- The problem -
All of the entries should be written out again exactly.

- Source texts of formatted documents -
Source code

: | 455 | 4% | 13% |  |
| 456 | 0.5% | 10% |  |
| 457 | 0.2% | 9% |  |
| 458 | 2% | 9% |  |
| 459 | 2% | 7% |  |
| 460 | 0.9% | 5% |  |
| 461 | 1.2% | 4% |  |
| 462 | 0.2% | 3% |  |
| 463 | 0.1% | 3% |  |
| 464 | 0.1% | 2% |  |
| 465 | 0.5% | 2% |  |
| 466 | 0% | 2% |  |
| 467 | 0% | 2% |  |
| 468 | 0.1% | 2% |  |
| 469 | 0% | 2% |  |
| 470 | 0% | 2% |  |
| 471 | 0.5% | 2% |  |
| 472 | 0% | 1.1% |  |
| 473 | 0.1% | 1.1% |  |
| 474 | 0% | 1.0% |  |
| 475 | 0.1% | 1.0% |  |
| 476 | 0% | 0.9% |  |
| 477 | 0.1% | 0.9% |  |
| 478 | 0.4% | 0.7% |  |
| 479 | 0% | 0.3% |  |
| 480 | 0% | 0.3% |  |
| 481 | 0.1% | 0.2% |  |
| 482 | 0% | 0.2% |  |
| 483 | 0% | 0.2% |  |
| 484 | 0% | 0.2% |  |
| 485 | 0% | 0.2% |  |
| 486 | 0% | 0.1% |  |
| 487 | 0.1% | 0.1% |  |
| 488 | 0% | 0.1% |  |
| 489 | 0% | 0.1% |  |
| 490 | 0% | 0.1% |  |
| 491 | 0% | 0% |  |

- Answer space -
Source code

: | 455 | 4% | 13% |  |
| 456 | 0.5% | 10% |  |
| 457 | 0.2% | 9% |  |
| 458 | 2% | 9% |  |
| 459 | 2% | 7% |  |
| 460 | 0.9% | 5% |  |
| 461 | 1.2% | 4% |  |
| 462 | 0.2% | 3% |  |
| 463 | 0.1% | 3% |  |
| 464 | 0.1% | 2% |  |
| 465 | 0.5% | 2% |  |
| 466 | 0% | 2% |  |
| 467 | 0% | 2% |  |
| 468 | 0.1% | 2% |  |
| 469 | 0% | 2% |  |
| 470 | 0% | 2% |  |
| 471 | 0.5% | 2% |  |
| 472 | 0% | 1.1% |  |
| 473 | 0.1% | 1.1% |  |
| 474 | 0% | 1.0% |  |
| 475 | 0.1% | 1.0% |  |
| 476 | 0% | 0.9% |  |
| 477 | 0.1% | 0.9% |  |
| 478 | 0.4% | 0.7% |  |
| 479 | 0% | 0.3% |  |
| 480 | 0% | 0.3% |  |
| 481 | 0.1% | 0.2% |  |
| 482 | 0% | 0.2% |  |
| 483 | 0% | 0.2% |  |
| 484 | 0% | 0.2% |  |
| 485 | 0% | 0.2% |  |
| 486 | 0% | 0.1% |  |
| 487 | 0.1% | 0.1% |  |
| 488 | 0% | 0.1% |  |
| 489 | 0% | 0.1% |  |
| 490 | 0% | 0.1% |  |
| 491 | 0% | 0% |  |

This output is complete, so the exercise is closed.